PROBLEM DETAILS
Carry on writing the blog post below about a skillet cornbread master mix, starting after its last sentence.
-- Start EXTRACT TO READ --
Monday, September 17, 2012

The Pioneer Woman’s Skillet Cornbread Master Mix

Soup season is upon us (okay, almost), and one of the most perfect accompaniments to soups and stews is cornbread.  Up until about six months ago, I almost always used a packaged mix from the store, which was fine, until one day I began wondering if I was missing out by not making cornbread from scratch.

Because I wouldn't want to miss out.

So I began looking for a "from scratch" cornbread recipe, and my search didn't take me very far, because I just hopped next door to the Pioneer woman's URL (she lives next door to my URL in the blogosphere, FYI)  and printed off her recipe.  And OH THE CRUNCHY EDGES AND MOIST CENTER!  I am now a convert and this has been the only recipe I have used for the last six months or so.  It is excellent and not only do I say that, but everyone who I have made it for says so too.  In fact, they ask me "Are you making that homemade cornbread recipe, tonight, Mom?  MMMMMMM!"

But I will say that compared to a mix, this is a little more time consuming, and what I don't have now is a lot of extra time, because my life has changed somewhat with the start of my business.  So I got all smart one day and created a master mix from her recipe.  And I want to share it with you all because I love you, and I realize that three extra minutes saved is a huge amount of time if you are time challenged.
-- End EXTRACT TO READ --
-- Start PROVIDED MATERIAL --
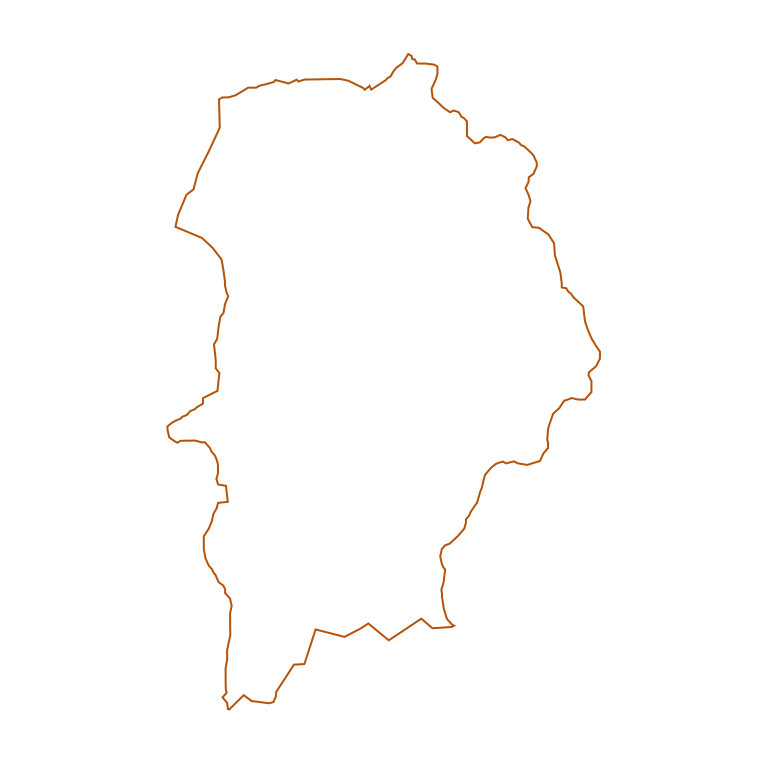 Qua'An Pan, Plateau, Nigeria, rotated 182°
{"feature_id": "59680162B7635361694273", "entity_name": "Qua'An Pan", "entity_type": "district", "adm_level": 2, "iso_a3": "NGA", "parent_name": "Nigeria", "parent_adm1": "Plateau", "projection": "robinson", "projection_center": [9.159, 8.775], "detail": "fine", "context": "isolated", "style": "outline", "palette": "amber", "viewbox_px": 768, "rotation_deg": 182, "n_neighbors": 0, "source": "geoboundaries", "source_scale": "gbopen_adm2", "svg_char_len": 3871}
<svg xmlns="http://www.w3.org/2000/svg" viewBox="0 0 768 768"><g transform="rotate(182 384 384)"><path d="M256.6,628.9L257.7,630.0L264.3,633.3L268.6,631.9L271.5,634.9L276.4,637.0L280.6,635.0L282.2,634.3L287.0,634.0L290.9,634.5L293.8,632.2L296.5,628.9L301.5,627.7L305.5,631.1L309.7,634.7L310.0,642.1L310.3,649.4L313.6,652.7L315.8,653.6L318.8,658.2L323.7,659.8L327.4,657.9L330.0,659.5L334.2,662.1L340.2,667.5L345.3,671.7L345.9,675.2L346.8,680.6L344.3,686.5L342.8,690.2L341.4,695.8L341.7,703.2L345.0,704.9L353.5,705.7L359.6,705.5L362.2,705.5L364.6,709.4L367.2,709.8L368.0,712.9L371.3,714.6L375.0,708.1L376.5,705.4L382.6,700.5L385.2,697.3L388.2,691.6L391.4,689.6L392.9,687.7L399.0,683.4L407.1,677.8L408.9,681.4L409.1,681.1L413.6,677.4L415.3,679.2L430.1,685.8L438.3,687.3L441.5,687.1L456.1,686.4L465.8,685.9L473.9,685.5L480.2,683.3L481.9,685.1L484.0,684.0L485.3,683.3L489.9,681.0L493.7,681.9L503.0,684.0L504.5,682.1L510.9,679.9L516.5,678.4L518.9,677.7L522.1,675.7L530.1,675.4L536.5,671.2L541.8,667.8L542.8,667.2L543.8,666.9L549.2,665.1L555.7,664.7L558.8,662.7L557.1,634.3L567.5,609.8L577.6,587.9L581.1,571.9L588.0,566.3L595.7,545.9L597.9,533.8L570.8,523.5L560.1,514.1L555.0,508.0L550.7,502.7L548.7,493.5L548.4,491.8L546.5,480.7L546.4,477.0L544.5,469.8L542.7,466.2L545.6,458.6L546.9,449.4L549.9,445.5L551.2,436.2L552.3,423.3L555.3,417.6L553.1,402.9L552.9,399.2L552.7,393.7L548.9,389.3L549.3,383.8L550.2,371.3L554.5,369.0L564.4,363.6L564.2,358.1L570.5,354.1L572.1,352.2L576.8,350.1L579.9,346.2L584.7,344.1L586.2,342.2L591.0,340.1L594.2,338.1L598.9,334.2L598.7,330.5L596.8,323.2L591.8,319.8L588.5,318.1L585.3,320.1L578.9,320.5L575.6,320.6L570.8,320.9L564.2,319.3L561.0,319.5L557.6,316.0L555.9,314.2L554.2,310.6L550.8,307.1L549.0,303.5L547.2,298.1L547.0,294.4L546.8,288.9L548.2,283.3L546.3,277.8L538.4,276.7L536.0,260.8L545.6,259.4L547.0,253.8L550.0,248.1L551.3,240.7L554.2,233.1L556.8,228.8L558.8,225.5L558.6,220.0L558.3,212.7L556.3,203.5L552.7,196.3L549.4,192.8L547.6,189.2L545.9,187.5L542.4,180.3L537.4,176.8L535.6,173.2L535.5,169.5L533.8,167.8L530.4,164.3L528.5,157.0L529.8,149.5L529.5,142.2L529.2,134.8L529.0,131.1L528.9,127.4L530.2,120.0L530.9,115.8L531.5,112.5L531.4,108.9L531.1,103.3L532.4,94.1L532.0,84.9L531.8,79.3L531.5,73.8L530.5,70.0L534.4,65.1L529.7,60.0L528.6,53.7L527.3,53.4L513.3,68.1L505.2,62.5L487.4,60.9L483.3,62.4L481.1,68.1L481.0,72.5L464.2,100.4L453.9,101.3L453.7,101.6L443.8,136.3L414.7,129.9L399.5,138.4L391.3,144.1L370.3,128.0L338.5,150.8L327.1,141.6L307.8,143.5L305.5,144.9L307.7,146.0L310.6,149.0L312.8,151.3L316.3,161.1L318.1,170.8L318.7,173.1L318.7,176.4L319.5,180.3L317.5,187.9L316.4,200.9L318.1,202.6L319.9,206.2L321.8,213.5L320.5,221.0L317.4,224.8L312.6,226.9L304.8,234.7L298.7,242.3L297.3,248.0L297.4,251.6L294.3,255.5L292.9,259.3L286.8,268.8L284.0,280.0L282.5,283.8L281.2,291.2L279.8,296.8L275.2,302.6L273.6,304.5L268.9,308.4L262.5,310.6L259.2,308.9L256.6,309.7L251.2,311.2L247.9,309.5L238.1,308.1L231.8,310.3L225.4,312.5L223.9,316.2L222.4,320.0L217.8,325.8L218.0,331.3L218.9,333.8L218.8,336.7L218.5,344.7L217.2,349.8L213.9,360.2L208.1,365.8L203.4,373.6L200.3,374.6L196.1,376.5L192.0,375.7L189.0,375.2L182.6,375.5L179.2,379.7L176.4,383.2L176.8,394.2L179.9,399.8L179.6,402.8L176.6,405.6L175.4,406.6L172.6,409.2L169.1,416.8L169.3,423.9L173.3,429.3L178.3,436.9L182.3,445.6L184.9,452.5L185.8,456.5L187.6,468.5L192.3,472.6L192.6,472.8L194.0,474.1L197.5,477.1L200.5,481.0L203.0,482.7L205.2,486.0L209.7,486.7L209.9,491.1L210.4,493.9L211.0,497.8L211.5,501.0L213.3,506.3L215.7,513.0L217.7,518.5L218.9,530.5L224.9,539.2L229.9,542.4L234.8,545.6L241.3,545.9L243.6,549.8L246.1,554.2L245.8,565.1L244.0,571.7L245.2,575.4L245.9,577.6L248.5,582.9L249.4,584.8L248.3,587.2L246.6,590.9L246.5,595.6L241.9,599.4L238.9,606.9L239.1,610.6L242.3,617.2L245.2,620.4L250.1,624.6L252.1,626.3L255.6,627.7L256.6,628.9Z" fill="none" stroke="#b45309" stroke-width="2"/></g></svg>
-- End PROVIDED MATERIAL --
REPLY
So if you want to make just a single recipe, get her recipe right here.  And if you want to make a master mix and live your life stress free, my instructions below.

Here are my notes:

-In a pinch, I have substituted canola (or vegetable) oil for the shortening.  It will work, but I just don't think it is as good.

-I have used all milk instead of buttermilk and milk, and again, it will work, but if you want your cornbread to be awesome (and I know you do) use the buttermilk.

-I do not use Kosher salt for my master mix.  In my mind, I think the Kosher salt won't mix in as well as regular salt.  I envisioning the Kosher salt falling to the bottom of the canister because the granules are heavier and bigger.  You want the master mix to be well mixed.  Now, I don't know this will happen, it's just my thought that it might.  Does anyone else think that this could happen?  Or do I think too much?

-Like I said above, it needs to be mixed well.  I usually put all of my ingredients into my Kitchen Aid with my whisk attachment and mix on low speed, stopping to scrape down sides and the bottom with a rubber scraper.  Mix for 4 -5 minutes.

-Do not over bake the cornbread or muffins.  The cornbread should be firm to the touch in the middle an lightly golden brown.  I almost always put my skillet under the broiler for a deep golden brown.  If your making mini corn muffins, they can dry out very quickly, so watch them carefully.

The Pioneer Woman’s Skillet Cornbread Master Mix

(Adapted from The Pioneer Woman)

6 cups yellow cornmeal
3 cups all-purpose flour
6 teaspoons salt (regular, not Kosher)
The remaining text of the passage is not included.